Esperanza Brillante
(Bright Hope)
True Story
Maria Louisa is 13 years old. She lives on the land of her grandfather in a rural barrio just outside of Diriomo. She inhabits a small room with her 20-year-old boyfriend Carlos. Their walls are made from bits of torn plastic, their roof of rusted zinc, and the only floor beneath their feet is muddy, uneven earth. Maria left school in the first grade and she cannot read or write.
Maria Louisa is 14 years old. She is pregnant. Her boyfriend takes a job on a farm on the other side of Managua. He travels back and forth over an hour each way. His job is to take care of the cows and mend the fences. He earns the equivalent of $160.00 each month and $40 of that is spent on transportation.
Maria Louisa is almost 15 years old. She gives birth to a baby boy two months premature. She has had no prenatal care, no prenatal vitamins or appropriate nutrition, no education on delivery or caring for a baby. The baby boy whom she names Carlitos, has a birth weight of just under 4 pounds. He is jaundiced and has an underdeveloped sucking reflex. After just two days in the public hospital both mother and child are released. She brings her precious bundle home to her plastic casita with its dripping roof. There is no bassinet, no crib, no changing table, no diapers, no newborn layette. The only piece of furniture in the small 5’X11’ abode is a bed made from a few slabs of wood atop some cinderblocks with a musty blanket on top. This is where Maria Louisa, Carlos and baby Carlitos will sleep.

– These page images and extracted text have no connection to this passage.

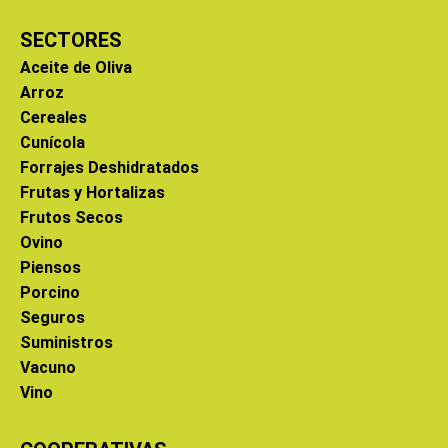
SECTORES
Aceite de Oliva
Arroz
Cereales
Cunícola
Forrajes Deshidratados
Frutas y Hortalizas
Frutos Secos
Ovino
Piensos
Porcino
Seguros
Suministros
Vacuno
Vino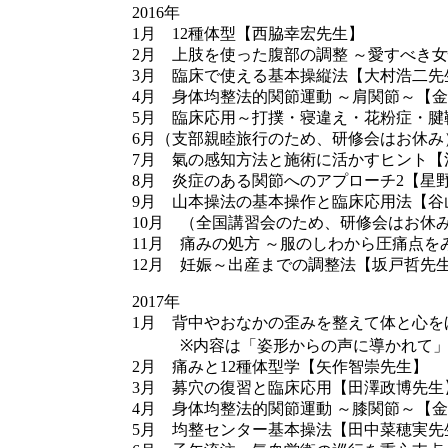
2016年
1月 12種体型【西脇幸宏先生】
2月 上肢を使った腹部の調整 ～愛すべき
3月 臨床で使える基本操縦法【大村浩二先
4月 身体均整法的関節運動 ～肩関節～【
5月 臨床応用～打撲・寝違え・花粉症・腱
6月（支部親睦旅行のため、研修会はお休み
7月 氣の感知方法と施術に活かすヒント【
8月 炎症のある関節へのアプローチ2【星
9月 山本操法の基本操作と臨床応用法【谷
10月 （全国講習会のため、研修会はお休
11月 痛みの処方 ～服のしわから圧痛点
12月 妊娠～出産までの調整法【坂戸哲先
2017年
1月 背中やおなかの歪みを整えて体と心を
※内容は「姿形からの声に導かれて」シ
2月 痛みと12種体型学【矢作智崇先生】
3月 募穴の復習と臨床応用【田澤政博先生
4月 身体均整法的関節運動 ～膝関節～【
5月 均整センター基本操法【田中菜穂実先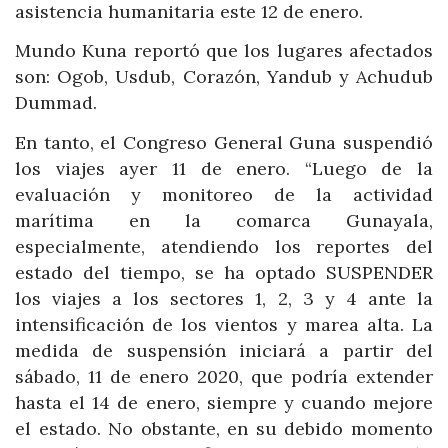
asistencia humanitaria este 12 de enero.
Mundo Kuna reportó que los lugares afectados
son: Ogob, Usdub, Corazón, Yandub y Achudub
Dummad.
En tanto, el Congreso General Guna suspendió
los viajes ayer 11 de enero. “Luego de la
evaluación y monitoreo de la actividad
marítima en la comarca Gunayala,
especialmente, atendiendo los reportes del
estado del tiempo, se ha optado SUSPENDER
los viajes a los sectores 1, 2, 3 y 4 ante la
intensificación de los vientos y marea alta. La
medida de suspensión iniciará a partir del
sábado, 11 de enero 2020, que podría extender
hasta el 14 de enero, siempre y cuando mejore
el estado. No obstante, en su debido momento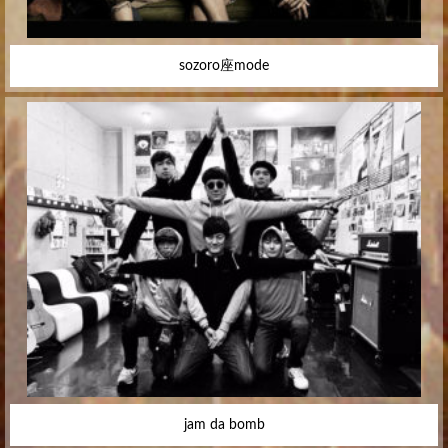
sozoro座mode
jam da bomb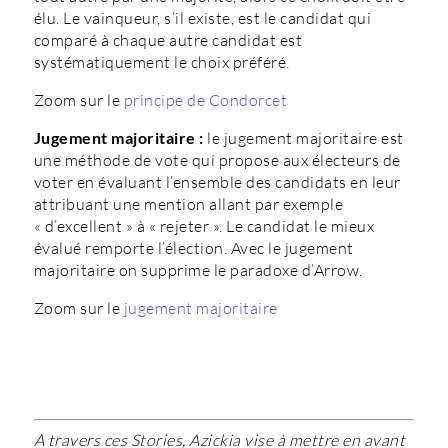
élu. Le vainqueur, s’il existe, est le candidat qui
comparé à chaque autre candidat est
systématiquement le choix préféré.
Zoom sur le
principe de Condorcet
Jugement majoritaire :
le jugement majoritaire est
une méthode de vote qui propose aux électeurs de
voter en évaluant l’ensemble des candidats en leur
attribuant une mention allant par exemple
« d’excellent » à « rejeter ». Le candidat le mieux
évalué remporte l’élection. Avec le jugement
majoritaire on supprime le paradoxe d’Arrow.
Zoom sur le
jugement majoritaire
A travers ces Stories, Azickia vise à mettre en avant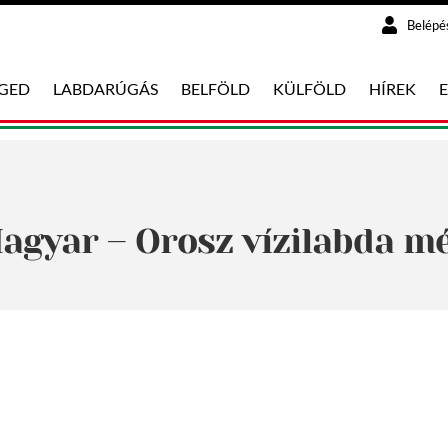
Belépé
EGED
LABDARÚGÁS
BELFÖLD
KÜLFÖLD
HÍREK
agyar – Orosz vízilabda m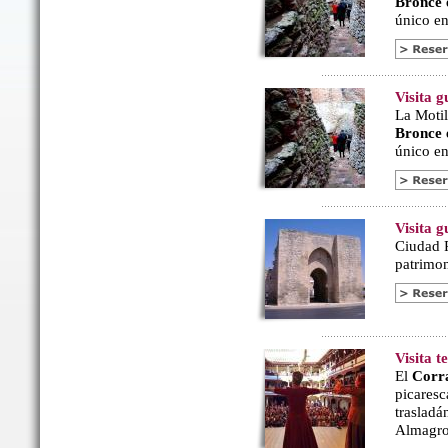
Bronce
único en 
Visita g
La Motil
Bronce
único en 
Visita 
Ciudad R
patrimon
Visita 
El
Corr
picaresc
trasladá
Almagro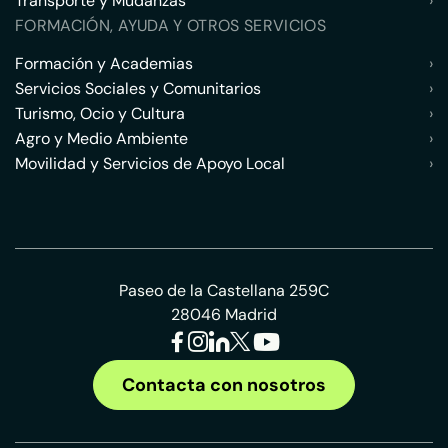
Transporte y Mudanzas
›
FORMACIÓN, AYUDA Y OTROS SERVICIOS
Formación y Academias
›
Servicios Sociales y Comunitarios
›
Turismo, Ocio y Cultura
›
Agro y Medio Ambiente
›
Movilidad y Servicios de Apoyo Local
›
Paseo de la Castellana 259C
28046 Madrid
Contacta con nosotros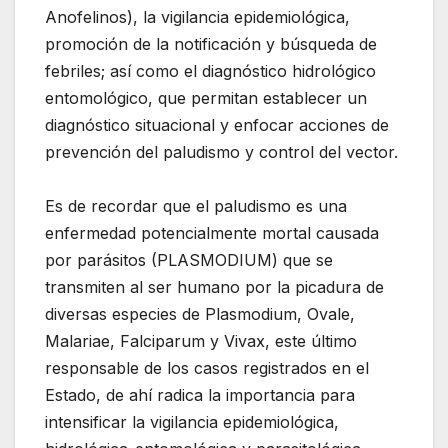
Anofelinos), la vigilancia epidemiológica,
promoción de la notificación y búsqueda de
febriles; así como el diagnóstico hidrológico
entomológico, que permitan establecer un
diagnóstico situacional y enfocar acciones de
prevención del paludismo y control del vector.
Es de recordar que el paludismo es una
enfermedad potencialmente mortal causada
por parásitos (PLASMODIUM) que se
transmiten al ser humano por la picadura de
diversas especies de Plasmodium, Ovale,
Malariae, Falciparum y Vivax, este último
responsable de los casos registrados en el
Estado, de ahí radica la importancia para
intensificar la vigilancia epidemiológica,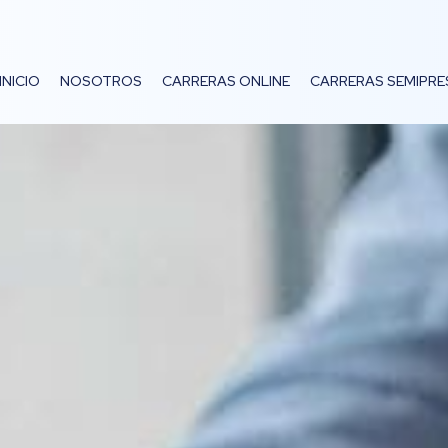
INICIO
NOSOTROS
CARRERAS ONLINE
CARRERAS SEMIPRE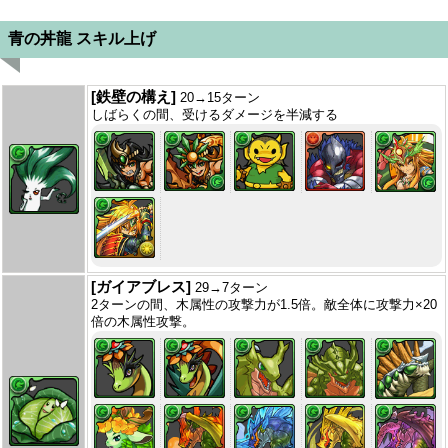
青の丼龍 スキル上げ
[鉄壁の構え]
20→15ターン
しばらくの間、受けるダメージを半減する
[ガイアブレス]
29→7ターン
2ターンの間、木属性の攻撃力が1.5倍。敵全体に攻撃力×20
倍の木属性攻撃。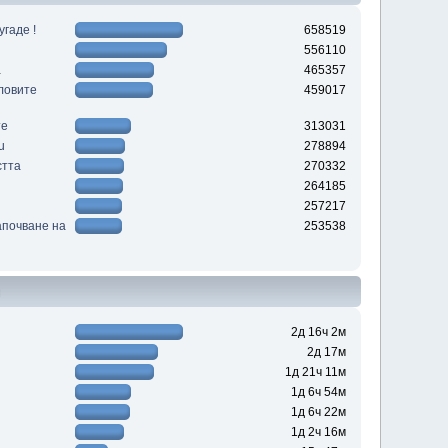
угаде !
658519
556110
а
465357
ловите
459017
те
313031
u
278894
стта
270332
264185
257217
апочване на
253538
н
2д 16ч 2м
2д 17м
1д 21ч 11м
1д 6ч 54м
1д 6ч 22м
1д 2ч 16м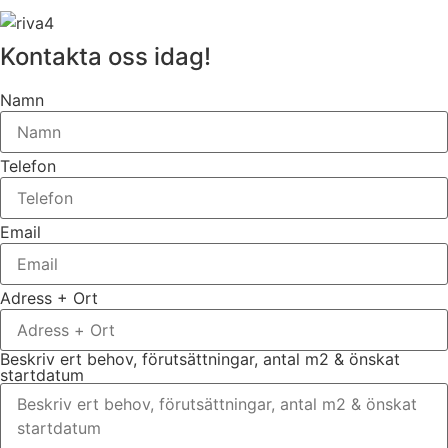
Kontakta oss idag!
Namn
Telefon
Email
Adress + Ort
Beskriv ert behov, förutsättningar, antal m2 & önskat
startdatum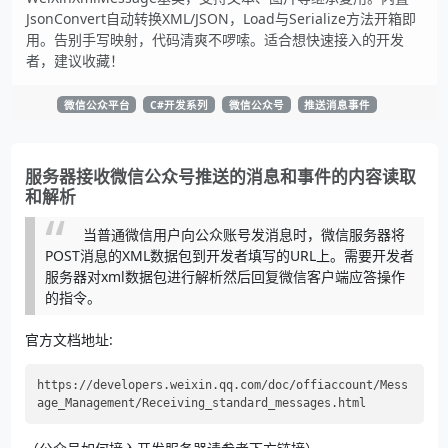
JsonConvert自动转换XML/JSON，Load与Serialize方法开箱即
用。告别手写映射，代码清爽不啰嗦。适合想快速接入的开发
者，建议收藏！
微信公众平台
C#开发系列
微信公众号
推送消息事件
服务器接收微信公众号推送的消息和事件的内容读取
和解析
当普通微信用户向公众账号发消息时，微信服务器将
POST消息的XML数据包到开发者填写的URL上。需要开发者
服务器对xml数据包进行解析然后回复微信客户端应答操作
的指令。
官方文档地址:
https://developers.weixin.qq.com/doc/offiaccount/Mess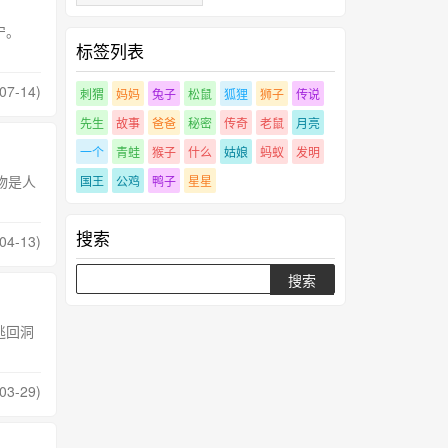
宁。
标签列表
07-14)
刺猬
妈妈
兔子
松鼠
狐狸
狮子
传说
先生
故事
爸爸
秘密
传奇
老鼠
月亮
一个
青蛙
猴子
什么
姑娘
蚂蚁
发明
物是人
国王
公鸡
鸭子
星星
搜索
04-13)
逃回洞
03-29)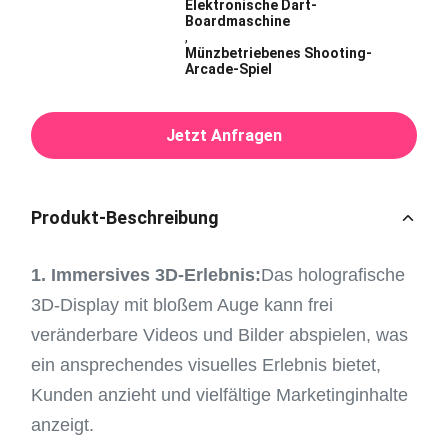
Elektronische Dart-
Boardmaschine
,
Münzbetriebenes Shooting-
Arcade-Spiel
Jetzt Anfragen
Produkt-Beschreibung
1. Immersives 3D-Erlebnis:
Das holografische
3D-Display mit bloßem Auge kann frei
veränderbare Videos und Bilder abspielen, was
ein ansprechendes visuelles Erlebnis bietet,
Kunden anzieht und vielfältige Marketinginhalte
anzeigt.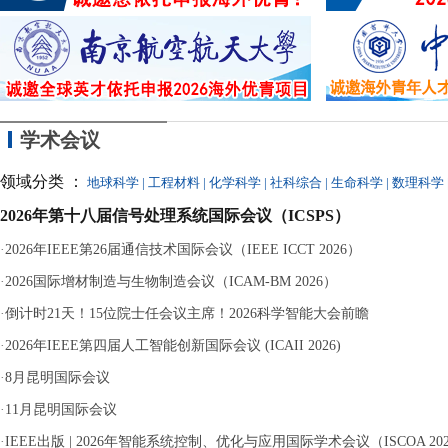
十
学术会议
领域分类 ：
地球科学
|
工程材料
|
化学科学
|
社科综合
|
生命科学
|
数理科学
2026年第十八届信号处理系统国际会议（ICSPS）
·
2026年IEEE第26届通信技术国际会议（IEEE ICCT 2026）
·
2026国际增材制造与生物制造会议（ICAM-BM 2026）
·
倒计时21天！15位院士任会议主席！2026科学智能大会前瞻
·
2026年IEEE第四届人工智能创新国际会议 (ICAII 2026)
·
8月昆明国际会议
·
11月昆明国际会议
·
IEEE出版 | 2026年智能系统控制、优化与应用国际学术会议（ISCOA 20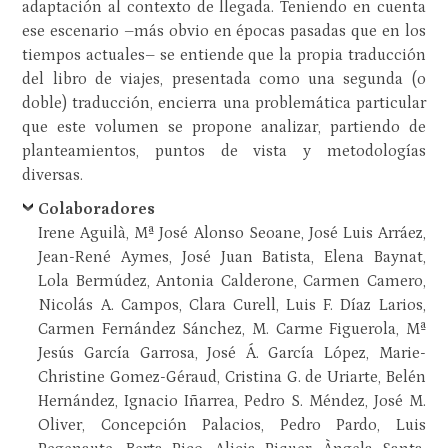
adaptación al contexto de llegada. Teniendo en cuenta
ese escenario –más obvio en épocas pasadas que en los
tiempos actuales– se entiende que la propia traducción
del libro de viajes, presentada como una segunda (o
doble) traducción, encierra una problemática particular
que este volumen se propone analizar, partiendo de
planteamientos, puntos de vista y metodologías
diversas.
Colaboradores
Irene Aguilà, Mª José Alonso Seoane, José Luis Arráez,
Jean-René Aymes, José Juan Batista, Elena Baynat,
Lola Bermúdez, Antonia Calderone, Carmen Camero,
Nicolás A. Campos, Clara Curell, Luis F. Díaz Larios,
Carmen Fernández Sánchez, M. Carme Figuerola, Mª
Jesús García Garrosa, José Á. García López, Marie-
Christine Gomez-Géraud, Cristina G. de Uriarte, Belén
Hernández, Ignacio Iñarrea, Pedro S. Méndez, José M.
Oliver, Concepción Palacios, Pedro Pardo, Luis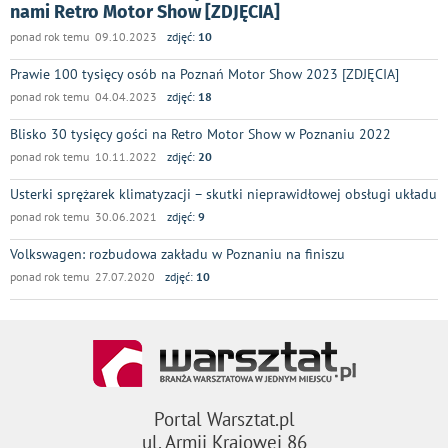
nami Retro Motor Show [ZDJĘCIA]
ponad rok temu 09.10.2023
zdjęć:
10
Prawie 100 tysięcy osób na Poznań Motor Show 2023 [ZDJĘCIA]
ponad rok temu 04.04.2023
zdjęć:
18
Blisko 30 tysięcy gości na Retro Motor Show w Poznaniu 2022
ponad rok temu 10.11.2022
zdjęć:
20
Usterki sprężarek klimatyzacji – skutki nieprawidłowej obsługi układu
ponad rok temu 30.06.2021
zdjęć:
9
Volkswagen: rozbudowa zakładu w Poznaniu na finiszu
ponad rok temu 27.07.2020
zdjęć:
10
Portal Warsztat.pl
ul. Armii Krajowej 86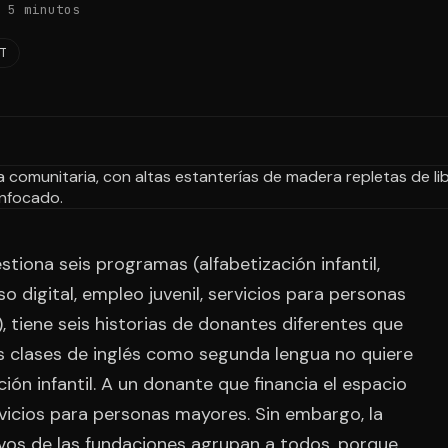
 5 minutos
T
stiona seis programas (alfabetización infantil,
 digital, empleo juvenil, servicios para personas
 tiene seis historias de donantes diferentes que
as clases de inglés como segunda lengua no quiere
ión infantil. A un donante que financia el espacio
rvicios para personas mayores. Sin embargo, la
ivos de las fundaciones agrupan a todos, porque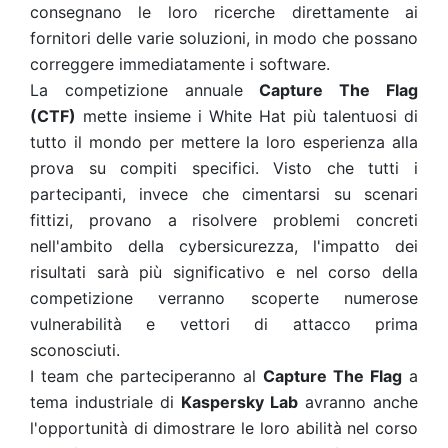
consegnano le loro ricerche direttamente ai
fornitori delle varie soluzioni, in modo che possano
correggere immediatamente i software.
La competizione annuale
Capture The Flag
(CTF)
mette insieme i White Hat più talentuosi di
tutto il mondo per mettere la loro esperienza alla
prova su compiti specifici. Visto che tutti i
partecipanti, invece che cimentarsi su scenari
fittizi, provano a risolvere problemi concreti
nell'ambito della cybersicurezza, l'impatto dei
risultati sarà più significativo e nel corso della
competizione verranno scoperte numerose
vulnerabilità e vettori di attacco prima
sconosciuti.
I team che parteciperanno al
Capture The Flag
a
tema industriale di
Kaspersky Lab
avranno anche
l'opportunità di dimostrare le loro abilità nel corso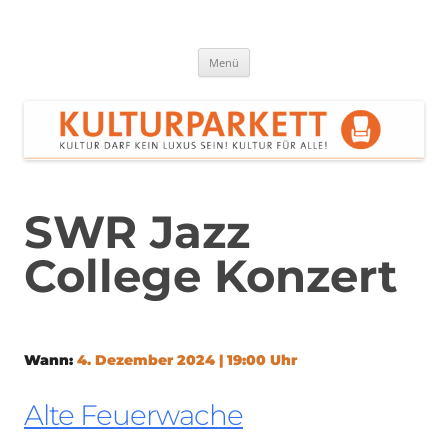
Zum
Inhalt
springen
Kulturparkett Rhein-Neckar
Kultur darf kein Luxus sein!
Menü
SWR Jazz
College Konzert
Wann:
4. Dezember 2024 | 19:00 Uhr
Alte Feuerwache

Baby Carlitos is 9 days old. Maria Louisa walks with him in her arms, just over one kilometer to a clinic at Los Rayos de Esperanza. When she and the baby are registered, she states that the reason she is there is because her baby is constipated. The director of Los Rayos is called in by the clinic volunteers and it only takes a few seconds for she and the medical providers to assess that the baby is severely dehydrated and literally starving to death. Listless and barely responsive they decide to take Carlitos and his mother to the nearest private hospital immediately.
Over the next six days, the director of Los Rayos and a couple of compassionate volunteers from Bless Back Worldwide stay with the baby, advocating for him, ensuring he gets the best of care, and educating his young mommy on how to nurse him and how to care for him.
Over the next six months the amazing staff of LRdE makes frequent visits to the home, continuing the education, giving check ups to the baby and providing basic food provisions to nourish the mom so that she may nourish her child.
Today Carlitos is a growing and active one year old, thanks to God, and the care he received from compassionate volunteers and the staff of Los Rayos de Esperanza.
The Facts
Nicaragua, the poorest country in the western hemisphere has one of the highest teenage pregnancy rates in all of Latin America. Over the past decade, the rate of young girls having babies has skyrocketed. In the 10-14 year old range, it has doubled. Now, one in three teenage girls has her first child before she turns 17 years of age.
What becomes of these children born to young teenage moms? They are raised in abject poverty. They rarely exceed the education level of their parents. If they are males they will try to find work in the fields. If they are females, they are likely to have a child of their own before the age of 15, and the cycle of poverty continues.
It’s because of Maria Louisa and many others that Bright Beginnings was developed.
The Vision
Part 1: To reach these young girls before they get pregnant. This will be done through education, empowerment, relationship building, and discipleship.
Part 2: For those young girls who do get pregnant, there is grace and mercy. This part of the ministry will provide prenatal care, regular medical check ups, vitamins, nutrition and lots of education.
Part 3: Is to provide post–natal health care, breastfeeding help and advice, and newborn medical care.
Part 4: Is to provide a series of Mommy & Me classes and playgroups that the mommies will attend with their babies and toddlers. We will teach them how to stimulate their child in developmentally appropriate ways, how to play with them, how to discipline them and how to care for them.
This vision is medical, social, emotional, spiritual and practical. It meets real and immediate needs as it encourages and equips these young girls to be the best mothers they can be for their children.
Through this program we will show these young mothers that there is not only hope, there is Bright Hope.